Cosmic Switchboard

I watched The Vast Of Night (2019).

It starts as we track in to what seems to be a US suburban home of the 1950s.

We hear the TV and a series of images at the start of a new broadcast.

V/O: You are entering the realm between clandestine and forgotten. A slipstream caught between channels. The secret museum of mankind. The private library of shadows – all taking place on a stage forged from mystery, and found only in a frequency caught between logic and myth. You are entering PARADOX THEATER. Tonight’s episode: THE VAST OF NIGHT.

Although this framing has been compared to The Twilight Zone, it reminds me rather more of One Step Beyond, whose opening emphasised it was giving you a glimpse of incomprehensible reality: “The amazing drama you’re about to see is a matter of human record. You may believe it, or not… but the real people who lived this story, they believe it – they know. They took that one… step… beyond…”

The screen continues with the opening scenes of life in Cayuga, New Mexico, switching to the High School at which a major league game is to be played at night. In the car park outside, the monochrome of the TV set image shifts in to widescreen colour image of the action, and the camera follows around after the main characters: Everard Sloan, the smart young kid with a job of late night DJ at local radio station WOTW, and his best friend girl Fay Crocker, who has a night time job on the local telephone switchboard. Everard is also goofing around with the other guys at school.

The camera trails along after the couple as far as they get to the switchboard where Fay is to start her work. Along the way we hear them chatter about the amazing new technology they’ve read about in magazines – superfast bullet trains will be a thing by 1970, but the idea of handheld personal phones with mini-televisions by the 21st century seems too farfetched for Everard.

Fay’s arrival at the switchboard is one of the occasions for the shift back to the monochrome TV image of the action, after an interlude of black screen. There is a logic behind these moments: they occur when we break connection with either of the two central figures, to do a fast scene-switch or speeded up montage of actions from angles, or to introduce a new element.

Once the dialogue with her co-worker is over, we revert back to in-universe Fay on her own in multicolour.

Again, when Everard starts listening to the story coming in from his caller Billy, we go to the TV screen image of a radio playing these words somewhere else, and a break to black, and then back to Everard in the studio.

And also in the “Run, Fay!” sequence – Fay is in colour in her switchboard, but then moving fast through a broken string of perspectives, so goes to TV screen image, only colourising when she moving inside her family home.

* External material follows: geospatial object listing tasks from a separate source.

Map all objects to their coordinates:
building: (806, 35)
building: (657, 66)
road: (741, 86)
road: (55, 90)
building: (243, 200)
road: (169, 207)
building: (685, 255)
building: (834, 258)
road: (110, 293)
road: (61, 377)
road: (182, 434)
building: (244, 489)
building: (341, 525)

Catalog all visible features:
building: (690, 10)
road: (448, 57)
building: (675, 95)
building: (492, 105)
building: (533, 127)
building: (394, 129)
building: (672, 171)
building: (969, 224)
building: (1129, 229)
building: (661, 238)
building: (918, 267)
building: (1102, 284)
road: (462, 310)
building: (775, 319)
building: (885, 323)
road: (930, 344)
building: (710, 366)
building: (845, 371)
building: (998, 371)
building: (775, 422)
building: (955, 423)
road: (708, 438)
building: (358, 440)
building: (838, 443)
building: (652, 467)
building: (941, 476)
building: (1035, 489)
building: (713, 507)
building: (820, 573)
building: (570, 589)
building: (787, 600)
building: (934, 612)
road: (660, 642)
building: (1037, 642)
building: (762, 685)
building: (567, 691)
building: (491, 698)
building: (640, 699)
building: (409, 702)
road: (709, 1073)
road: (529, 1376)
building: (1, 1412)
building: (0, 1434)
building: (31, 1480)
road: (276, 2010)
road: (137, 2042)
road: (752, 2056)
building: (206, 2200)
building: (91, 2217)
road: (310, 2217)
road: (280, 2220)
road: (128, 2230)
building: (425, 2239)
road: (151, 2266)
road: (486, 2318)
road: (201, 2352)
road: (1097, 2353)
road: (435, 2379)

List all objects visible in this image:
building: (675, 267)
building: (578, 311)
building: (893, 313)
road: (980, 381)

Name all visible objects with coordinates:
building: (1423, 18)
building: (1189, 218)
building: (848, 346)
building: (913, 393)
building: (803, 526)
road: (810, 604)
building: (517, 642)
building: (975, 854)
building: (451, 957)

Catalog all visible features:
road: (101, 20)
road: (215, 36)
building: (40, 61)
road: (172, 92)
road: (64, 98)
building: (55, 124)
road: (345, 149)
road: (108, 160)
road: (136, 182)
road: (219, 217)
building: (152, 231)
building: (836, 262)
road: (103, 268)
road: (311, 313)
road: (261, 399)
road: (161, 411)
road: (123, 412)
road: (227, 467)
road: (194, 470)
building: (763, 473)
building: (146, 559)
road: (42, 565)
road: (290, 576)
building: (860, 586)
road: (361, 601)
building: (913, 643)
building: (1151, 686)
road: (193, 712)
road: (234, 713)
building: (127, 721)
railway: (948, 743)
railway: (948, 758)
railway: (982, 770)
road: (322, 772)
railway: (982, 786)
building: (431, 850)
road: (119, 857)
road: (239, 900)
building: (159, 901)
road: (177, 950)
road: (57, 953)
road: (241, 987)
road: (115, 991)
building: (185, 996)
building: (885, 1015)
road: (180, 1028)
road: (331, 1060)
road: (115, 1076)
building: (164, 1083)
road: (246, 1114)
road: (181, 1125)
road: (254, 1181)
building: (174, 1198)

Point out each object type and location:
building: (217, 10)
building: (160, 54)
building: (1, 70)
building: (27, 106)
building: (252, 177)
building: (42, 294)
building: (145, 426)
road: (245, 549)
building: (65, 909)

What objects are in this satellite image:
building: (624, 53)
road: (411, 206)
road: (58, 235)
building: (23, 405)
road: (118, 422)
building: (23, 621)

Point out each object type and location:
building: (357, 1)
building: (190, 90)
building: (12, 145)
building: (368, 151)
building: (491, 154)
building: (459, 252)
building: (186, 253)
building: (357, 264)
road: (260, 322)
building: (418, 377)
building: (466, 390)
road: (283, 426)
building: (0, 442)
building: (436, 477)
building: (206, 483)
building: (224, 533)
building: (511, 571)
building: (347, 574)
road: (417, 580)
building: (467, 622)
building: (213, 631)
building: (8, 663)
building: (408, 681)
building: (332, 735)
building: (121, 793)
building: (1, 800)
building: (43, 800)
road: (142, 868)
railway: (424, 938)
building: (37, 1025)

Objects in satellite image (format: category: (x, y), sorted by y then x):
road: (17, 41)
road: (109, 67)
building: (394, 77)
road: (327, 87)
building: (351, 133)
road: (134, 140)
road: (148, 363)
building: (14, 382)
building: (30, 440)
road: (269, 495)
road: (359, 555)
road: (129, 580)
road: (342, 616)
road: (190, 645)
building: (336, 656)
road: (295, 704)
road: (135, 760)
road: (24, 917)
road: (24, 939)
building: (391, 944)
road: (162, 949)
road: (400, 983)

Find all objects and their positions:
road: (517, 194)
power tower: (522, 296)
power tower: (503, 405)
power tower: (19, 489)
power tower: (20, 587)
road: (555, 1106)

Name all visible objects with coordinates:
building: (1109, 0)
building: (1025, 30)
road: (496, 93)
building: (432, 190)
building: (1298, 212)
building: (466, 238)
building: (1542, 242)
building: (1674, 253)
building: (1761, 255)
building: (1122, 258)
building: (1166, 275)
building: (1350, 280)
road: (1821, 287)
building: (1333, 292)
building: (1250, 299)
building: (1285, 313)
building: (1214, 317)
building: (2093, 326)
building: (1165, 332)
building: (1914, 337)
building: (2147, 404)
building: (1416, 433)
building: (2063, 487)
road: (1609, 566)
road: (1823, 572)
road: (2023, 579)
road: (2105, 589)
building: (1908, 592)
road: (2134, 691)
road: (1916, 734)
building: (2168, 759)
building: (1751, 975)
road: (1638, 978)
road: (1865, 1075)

The mystery occurring mostly off-screen concerns strange extraterrestrial presences around the town, which may have been going on for some time. There have been flickering lights in the switchboard, and a strange electronic oscillator sound on one channel, which Fay gets Everard to replay on his broadcast. Mentioned from the start are strange problems with wiring at the High School which are variously explained away as due to animals biting through wires, but perhaps they weren’t.

Everard’s broadcast of the weird electronic sounds inspire a caller from Billy, who relates how he was employed with other black and Mexican soldiers to work on secret installations involving strange craft that also made the sounds. Billy only mentions he’s black once he has Everard’s trust, and he says he was told by his CO that his group were employed for the work as they were less likely to be believed. He’s telling his story now as he’s ill and he thinks his previous assignment was to blame.

Also ready to come forward and speak is old Mabel Blanche, who wants to see her son again after he vanished into space, she thinks he was taken away by the beings in the strange craft, that have been visiting Earth for a long time. What is the TV show playing in the background, could it be the play we are watching now? Hard to make out.

Perhaps these characters are real in their own world, in parallel to their fictional presentation. Or perhaps someone is interpreting their fantasy as a coded message of what is actually going on in 1958/9 (it is stated this is after Sputnik has been launched). Or the broadcast is a fiction that is blurring into a reality in real time – we should note the obvious fact that the radio station is an acronym of War Of The Worlds, which was given an infamous broadcast by Orson Welles at a time when America was also worried that world war was imminent. In a rather stagey way, lots of people mention seeing something strange in the night sky but we never get a glimpse until the very climax.

In the end these characters disappear, which they would have done anyway.